The U.S. is looking shaky, but the world’s largest energy consumer is still in the early stages of its post-Covid recovery
By guest author Nathaniel Taplin from the Wall Street Journal.
Russia and members of the Organization of the Petroleum Exporting Countries dropped another bombshell on global markets this past weekend—an additional planned production cut of 1.66 million barrels a day starting in May. Brent oil prices promptly spiked 6 %.
The move by major oil exporters may reflect concerns about global demand, but signals emerging from China—the world’s largest crude importer—strongly suggest that its recovery in oil demand has further to run. That will help underpin global oil prices even if U.S. demand weakens significantly. And a larger bump in Chinese demand is still likely later this year as China’s property and tourism sectors find steadier footing.
China hasn’t yet released its main March industrial data, meaning crucial direct gauges of demand such as refinery runs aren’t yet available. But the health of the two main sectors driving oil consumption—transport and housing-related heavy industry—are now quite clearly on the mend, and the pace of improvement is accelerating.
China’s official March nonmanufacturing purchasing managers index clocked in at 58.2, which was its highest since 2011. The PMI was over 60 for road, rail and air transport, notes Pantheon Economics.

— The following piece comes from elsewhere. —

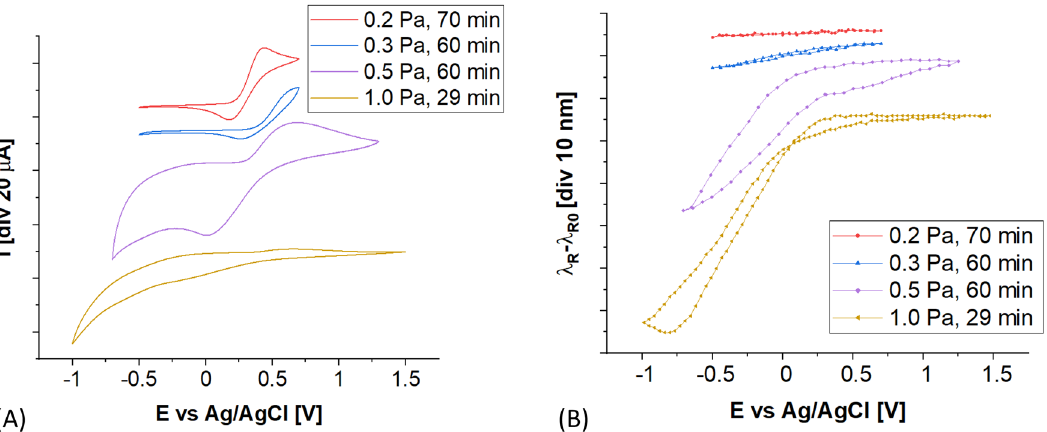
Figure 6: (A) EC and (B) optical responses received for ITO-LMR used as a working electrode, when various ITO deposition p are considered. The analysis was performed in 0.1 M PBS and 1mM 1,1 ′ -ferrocenedimethanol as a redox probe. Scan rate was set to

The separate service sector gauge from IHS Markit and Caixin painted a similar picture: it hit 57.8, its highest since June 2020.
Moreover both the air and highway passenger transport sectors clearly still have room to run. In passenger-kilometer terms, domestic air traffic was still only at about 75% of late 2019 levels in February, while highway passenger traffic was only at about a third of prepandemic levels, according to figures from data provider CEIC.
The housing market and energy-intensive heavy industrial sectors look less ruddy, but they are still clearly improving. Housing floor space completed rose year over year for the first time since 2021 in the first two months of 2023 and steel production rebounded sharply. Housing space sold still edged down by 0.6%, but that was the smallest dip since mid-2021. China’s housing market rebound is still at an early stage. By late 2023, it seems likely to be a more significant factor supporting oil prices.
The recent USD 5 a barrel jump in global prices isn’t likely to put much of a dent in Chinese oil demand either. For one, Chinese diesel and gasoline prices still benefit from some residual price controls—meaning they reflect moves in global benchmarks only with a lag and not always in full. Given the clear shift in Beijing’s policy orientation toward growth this year, Chinese refiners are very likely to have to eat some of the cost of rising crude prices should Beijing conclude that high energy costs are starting to constrain the recovery.
The benefit won’t be extreme, though—there is no Chinese housing-led commodities bacchanal in the offing this time. Some of the damage of the past few years to the housing market will persist, and stimulus measures in 2023 have been cautious so far. But the nation’s oil demand will continue to rebound throughout the year. That makes significantly lower prices quite unlikely, even assuming a further downshift in U.S. growth.
Appeared in the April 7, 2023, print edition as ‘OPEC+ Cut Won’t Throttle Chinese Oil Demand’.